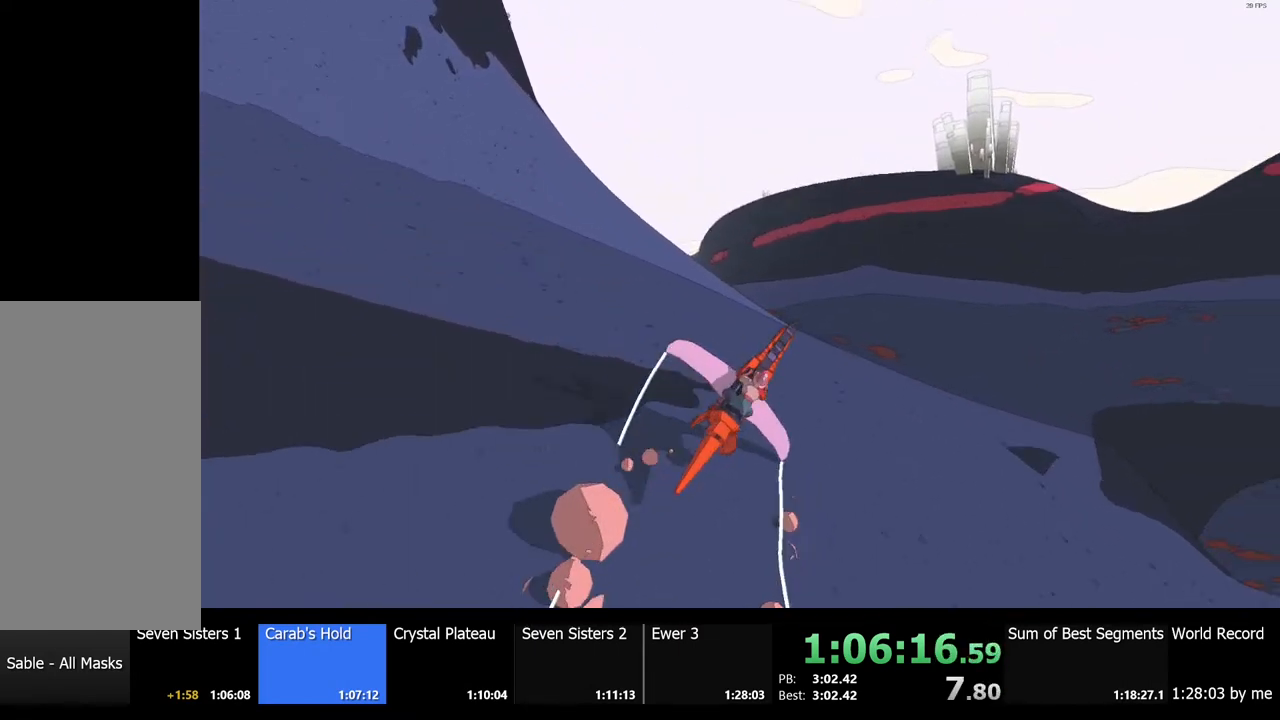
{"keys": ["w"], "mouse": [], "events": [[134, "a", "down"], [467, "a", "up"]]}
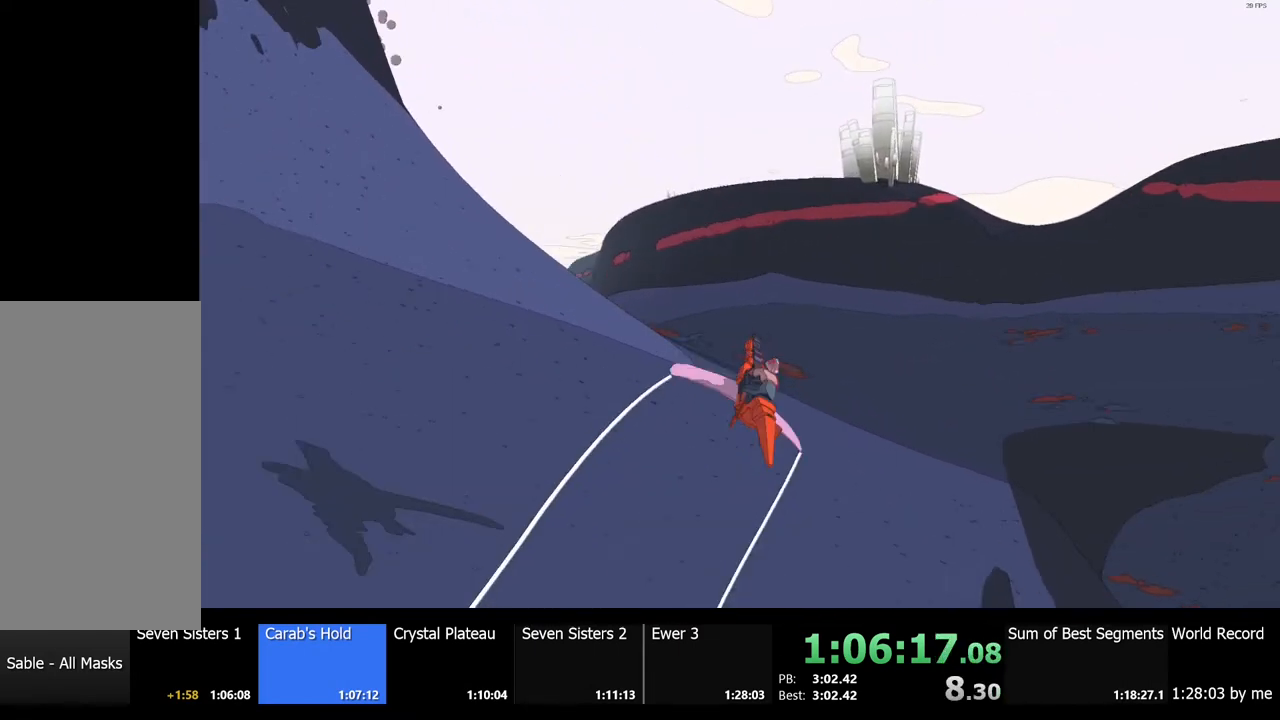
{"keys": ["w"], "mouse": [], "events": []}
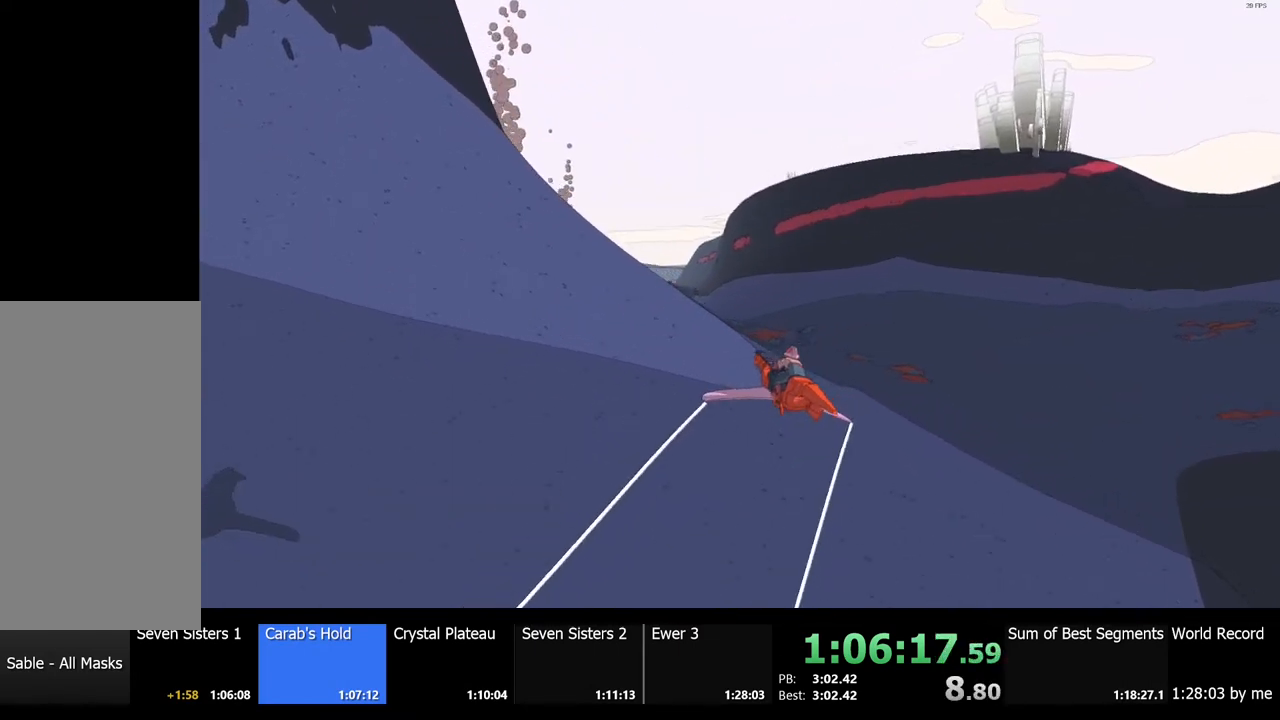
{"keys": ["w"], "mouse": [], "events": []}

* [How to complete this task]:
Before handing back the copy, remove the pictures; otherwise print the data exactly.

* [Exercise answer]:
{"keys": ["w"], "mouse": [], "events": [[134, "a", "down"], [467, "a", "up"]]}
{"keys": ["w"], "mouse": [], "events": []}
{"keys": ["w"], "mouse": [], "events": []}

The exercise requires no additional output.